If you read or watched or listened only to the mainstream media in the North, you could be
forgiven for believing that the current influx of refugees into countries of Europe is not just
an important concern, but actually even the single biggest crisis in that continent. You might
also think that the flow of desperate refugees escaping from terrible conditions is mainly
confined to that region, and that their numbers are so large that the societies will be simply
unable to cope, because of the hugely increased burden on basic infrastructure and facilities
in those countries.

Every day television screens show images of people pouring into towns and cities, crowding
up border crossings or landing at sea (if they are lucky) and filling up transport hubs in
certain European countries.
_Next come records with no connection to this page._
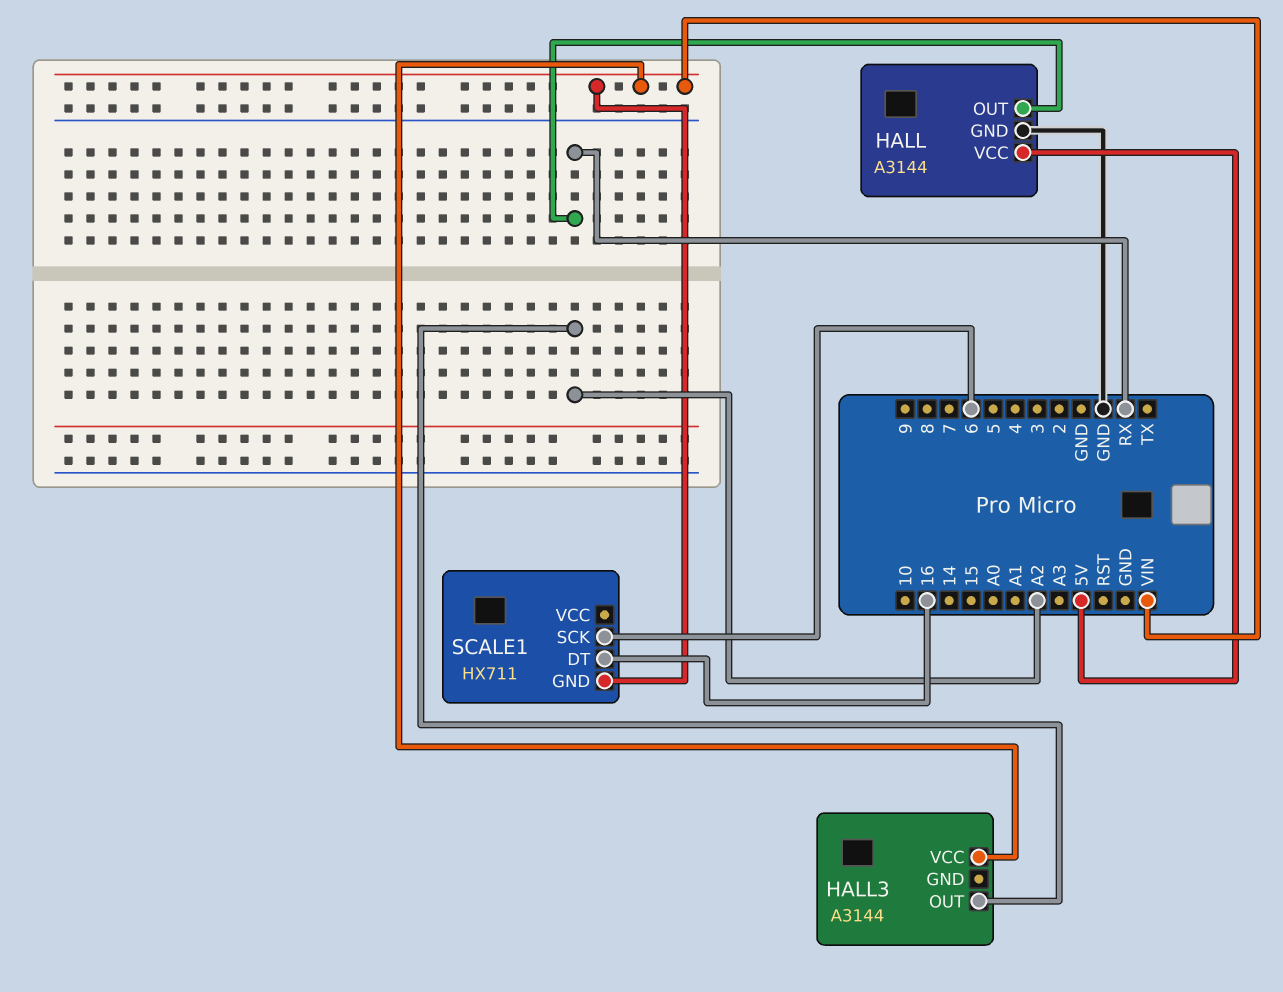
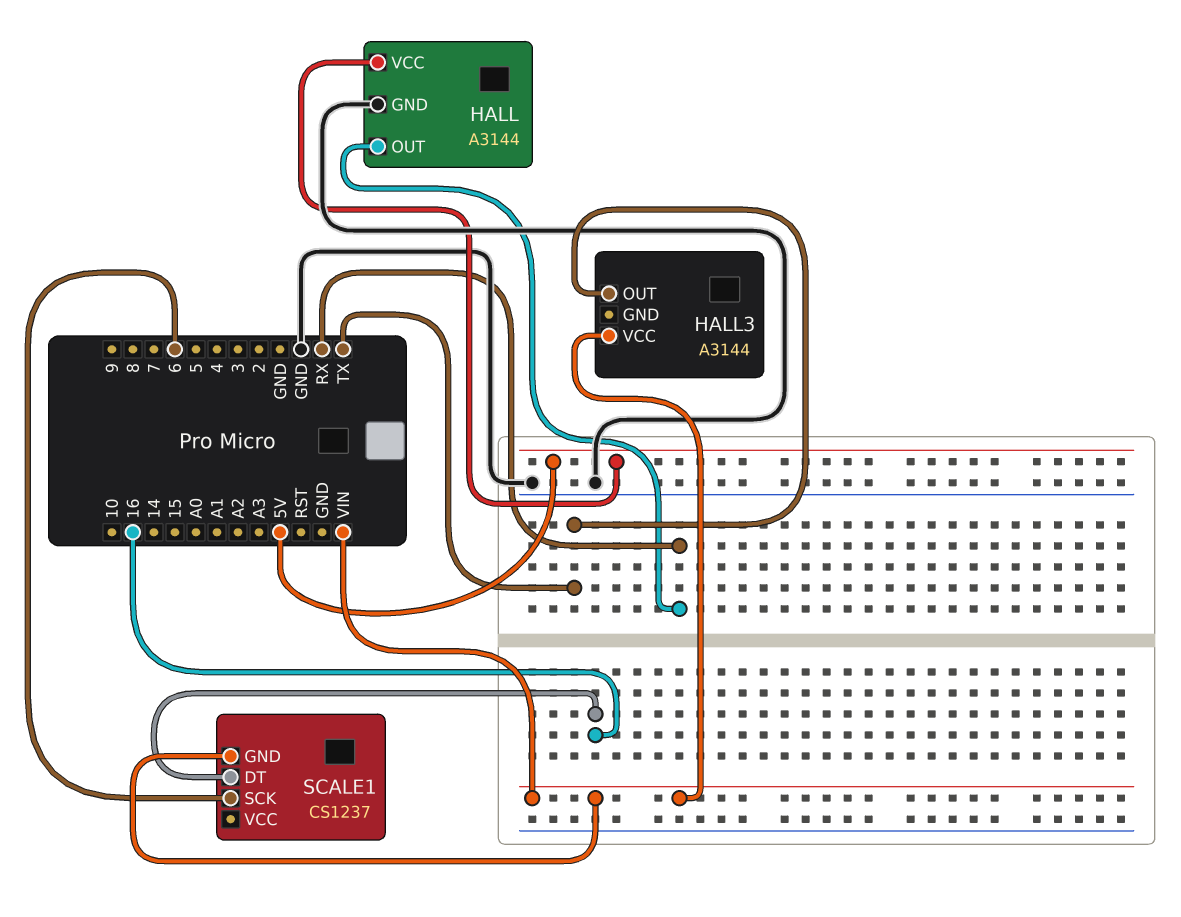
HALL3 pin OUT: A2 -> TX
SCALE1: HX711 -> CS1237

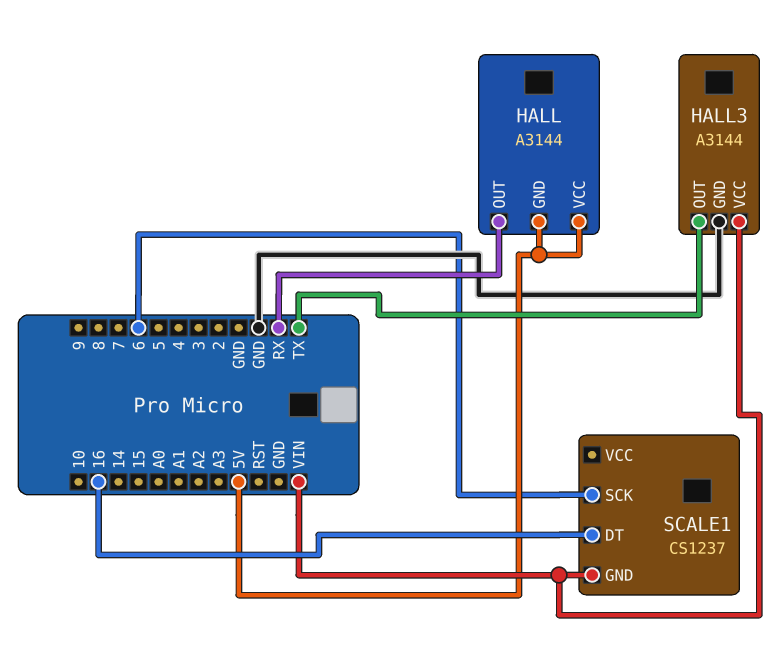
HALL pin GND: GND -> 5V
HALL3 pin GND: none -> GND

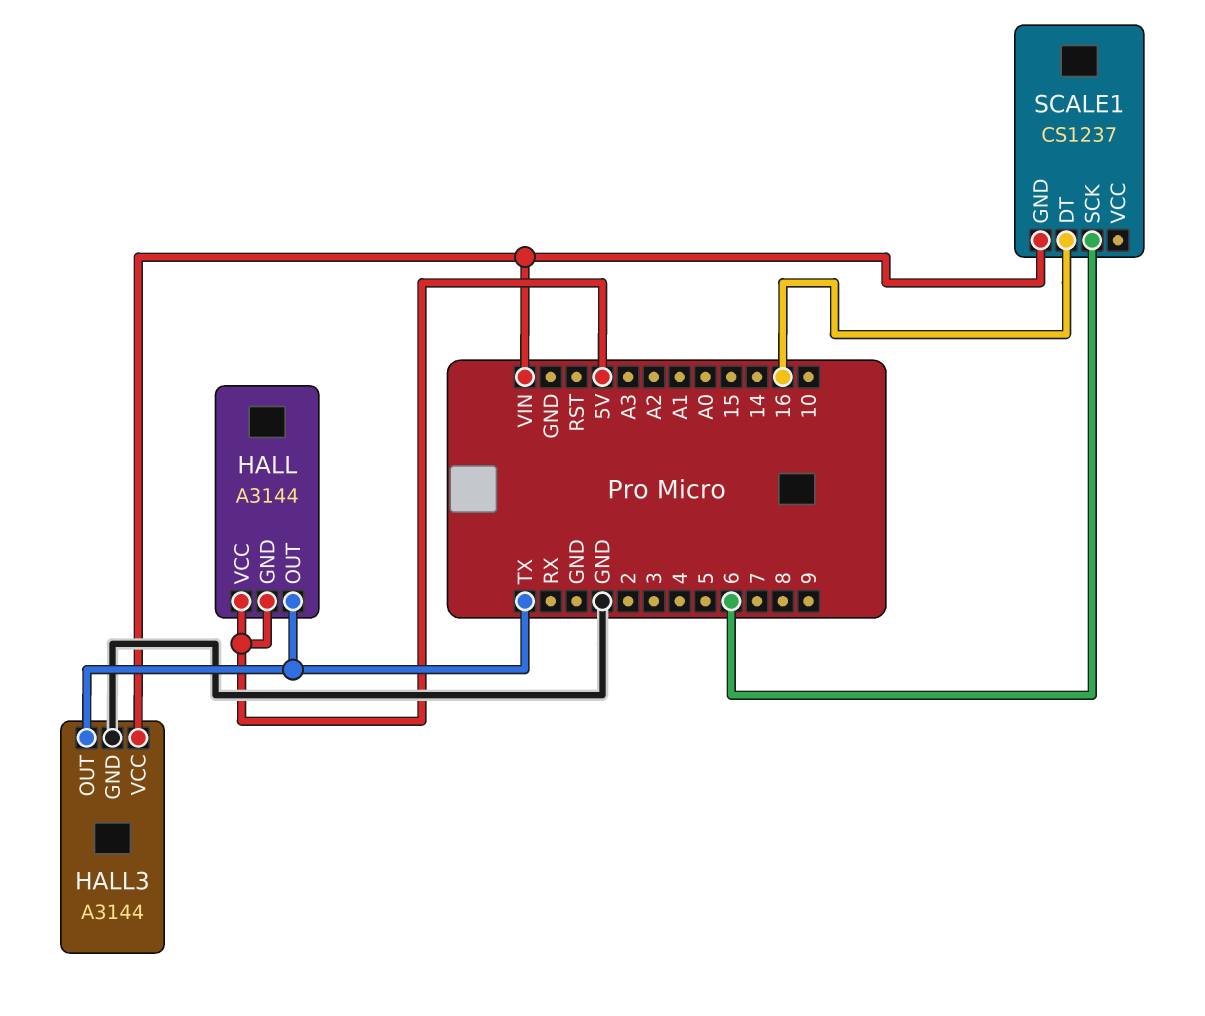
HALL pin OUT: RX -> TX

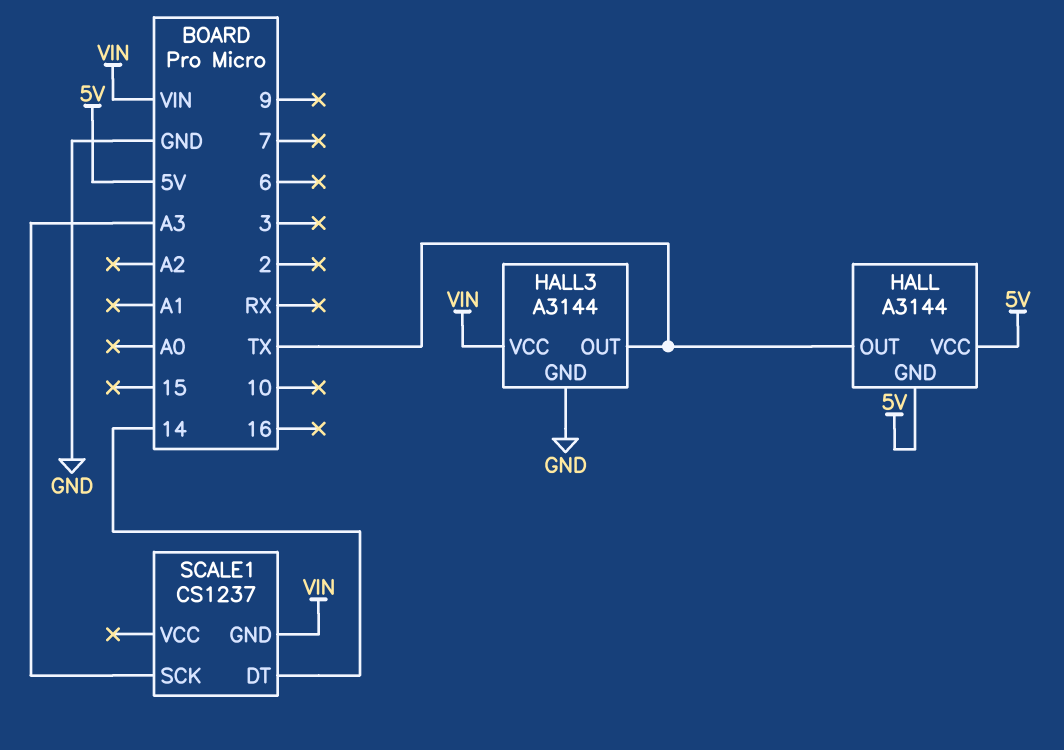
SCALE1 pin DT: 16 -> 14
SCALE1 pin SCK: 6 -> A3

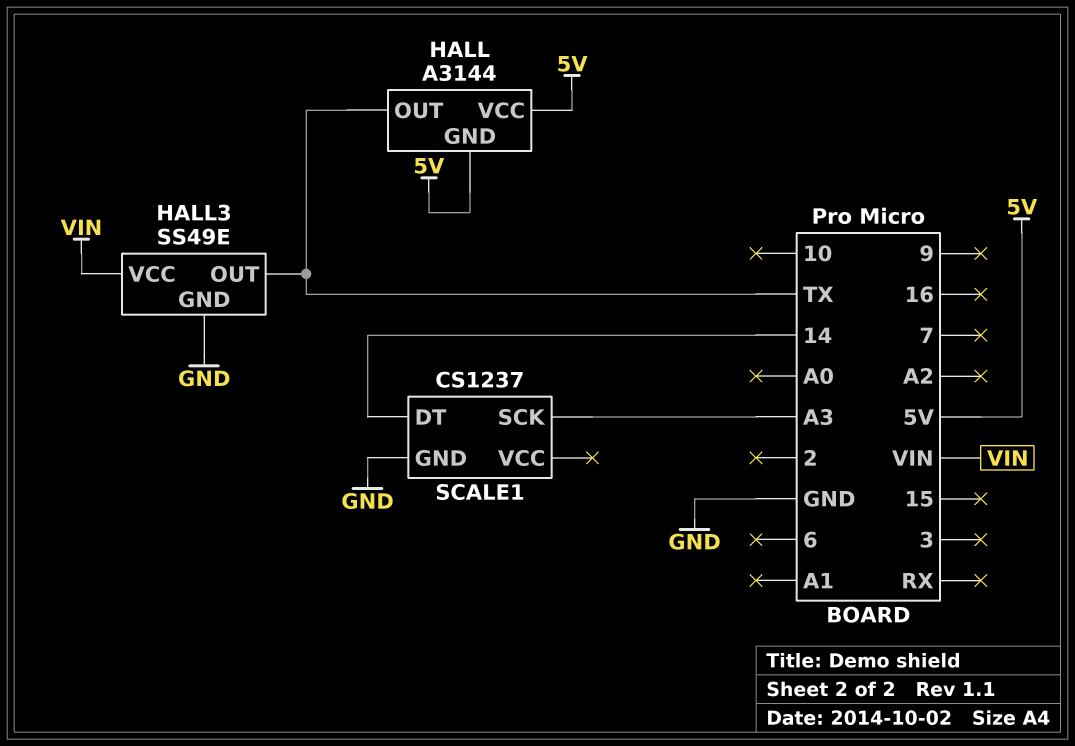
HALL3: A3144 -> SS49E
SCALE1 pin GND: VIN -> GND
International and national newspapers carry stories of some
compassion, along with greater instances of more xenophobic responses of local
populations. Government leaders (particularly in eastern and central Europe) are shown
declaring that their country cannot possibly take in so many people, many of whom may not
even be “real” refugees but simply economic migrants. Borders are being reinforced and
aggressively policed; walls and barbed wire fences are being put up; desperate groups of
travelers are even being shot at in the attempt to prevent further influx.

Yet this tragic phenomenon that is receiving so much global publicity is but a small trickle in
the huge flow of people displaced globally by wars and conflicts in the areas where they live.
According to the UNHCR, in 2014 alone, nearly 14 million people were forcibly displaced due
to civil war or other violence. Most of these moved within their own country – 11 million
people, who are internal refugees losing everything, and often retaining only the most
uncertain of citizenship rights precisely because of the internal conflicts.